Milli Savunma Bakanlığı, Twitter üzerinden Milli Savunma Bakanı Hulusi Akar'ın Barış Pınarı Harekatı'na ilişkin değerlendirmelerini paylaştı. Bakan Akar, “Amacımız Fırat'ın Doğusunda DEAŞ ve PKK/KCK/PYD-YPG'nin varlığını sonlandırmak, hudutlarımızın ve halkımızın güvenliğini sağlamak, bir barış koridoru tesis ederek ülkemizdeki Suriyeli kardeşlerimizin de bir an önce kendi topraklarına, evlerine dönüşlerini gerçekleştirmektir. Sadece ülkemizin ve milletimizin güvenliğine değil, aynı zamanda bölgede yaşayan Kürtler, Araplar, Asuriler, Hıristiyanlar ve Yezidiler gibi diğer dini ve etnik grupların da güvenliğine çok büyük önem atfediyoruz.” diye konuştu.
“Burada terör örgütlerinin varlığını kabul etmiyoruz”

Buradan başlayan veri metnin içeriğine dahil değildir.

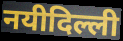
नयीदिल्ली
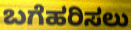
ಬಗೆಹರಿಸಲು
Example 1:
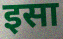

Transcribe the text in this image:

इसा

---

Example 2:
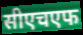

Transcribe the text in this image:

सीएचएफ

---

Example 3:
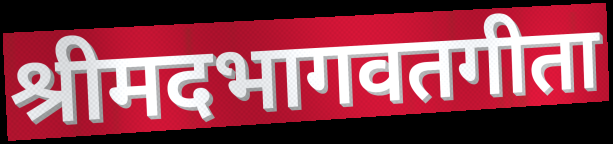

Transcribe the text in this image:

श्रीमदभागवतगीता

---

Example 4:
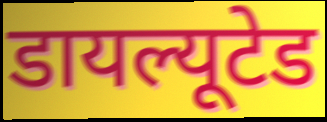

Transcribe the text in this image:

डायल्यूटेड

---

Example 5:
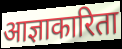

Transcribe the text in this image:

आज्ञाकारिता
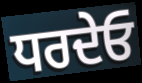
ਧਰਦੇਓ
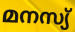
മനസ്യ്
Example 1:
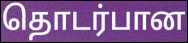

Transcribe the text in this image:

தொடர்பான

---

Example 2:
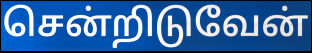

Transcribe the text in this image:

சென்றிடுவேன்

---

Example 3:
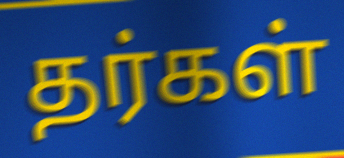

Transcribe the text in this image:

தர்கள்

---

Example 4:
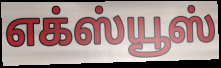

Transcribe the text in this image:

எக்ஸ்யூஸ்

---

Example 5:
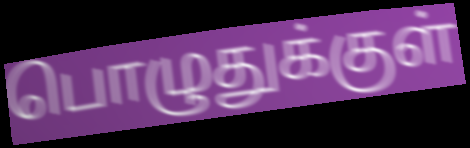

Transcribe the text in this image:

பொழுதுக்குள்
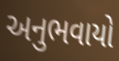
અનુભવાયો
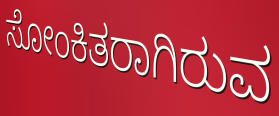
ಸೋಂಕಿತರಾಗಿರುವ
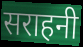
सराहनी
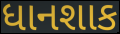
ધાનશાક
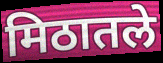
मिठातले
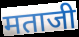
मताजी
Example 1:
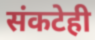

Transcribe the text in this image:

संकटेही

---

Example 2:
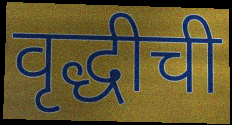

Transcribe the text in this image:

वृद्धीची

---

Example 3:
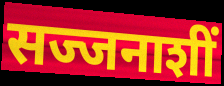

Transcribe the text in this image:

सज्जनाशीं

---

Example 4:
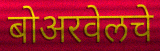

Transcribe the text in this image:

बोअरवेलचे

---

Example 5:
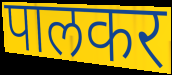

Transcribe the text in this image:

पालकर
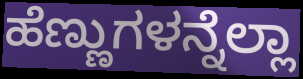
ಹೆಣ್ಣುಗಳನ್ನೆಲ್ಲಾ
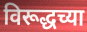
विरूद्धच्या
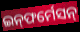
ଇନ୍‍ଫର୍ମେସନ୍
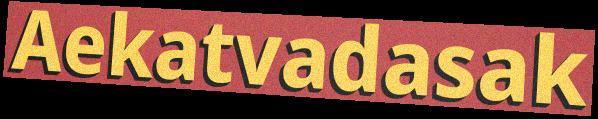
Aekatvadasak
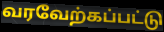
வரவேற்கப்பட்டு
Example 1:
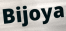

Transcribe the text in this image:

Bijoya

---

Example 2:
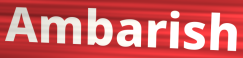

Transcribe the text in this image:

Ambarish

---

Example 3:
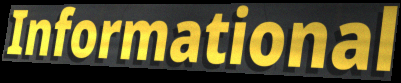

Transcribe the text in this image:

Akar, şu ifadeleri kullandı: “Hedefimizde sadece, adı değişse de birbirinden farkı olmayan ve bölgeyi istikrarsızlığa, kaosa sürüklemeyi amaç edinen DEAŞ ve PKK/KCK/PYD-YPG gibi terör örgütleri bulunmaktadır. Fırat Kalkanı Harekatı ile 3 binden fazla radikal DEAŞ'lı teröristi etkisiz hale getiren, kahraman Türk Silahlı Kuvvetleri, Fırat Kalkanı Harekatı'nda sahada DEAŞ terör örgütü ile göğüs göğüse mücadele eden tek Koalisyon ve NATO ülkesi ordusudur. DEAŞ'ın kutsiyet atfettiği Dabık bölgesini kontrol altına aldığımızda örgüte en büyük askeri ve ideolojik darbe vuruldu. PKK/KCK/PYD-YPG Kürtlerin, DEAŞ da Müslümanların temsilcisi değildir ve olamaz da! Zeytin Dalı Harekatı'yla bölge halkını PKK/KCK/PYD-YPG'nin zulmünden kurtaran kahraman ve fedakar Mehmetçik; Fırat'ın doğusunda da Suriyeli kardeşlerinin yanında, terör örgütlerinin karşısında olacaktır. Tüm komşularımızın toprak bütünlüğüne saygılıyız fakat 911 kilometrelik sınırlarımızda bir terör koridoru oluşturulmasına da izin vermeyeceğiz! Burada terör örgütlerinin varlığını kabul etmiyoruz. Sayın Cumhurbaşkanımızın Birleşmiş Milletler Genel Kurulunda tüm dünyaya ilan ettiği gibi Güvenli Bölge, Suriye halkının kendi evlerine dönüşü konusunda en makul, en mantıklı ve en insani yoldur. Bu güne kadar olduğu gibi Barış Pınarı Harekatı'nda da sivil/masum insanlar, tarihi eserler, kültürel ve dini yapılar ve çevre dokunulmazdır. Operasyonların gecikmesi pahasına da olsa bu hassasiyetimizden vazgeçmeyeceğiz.”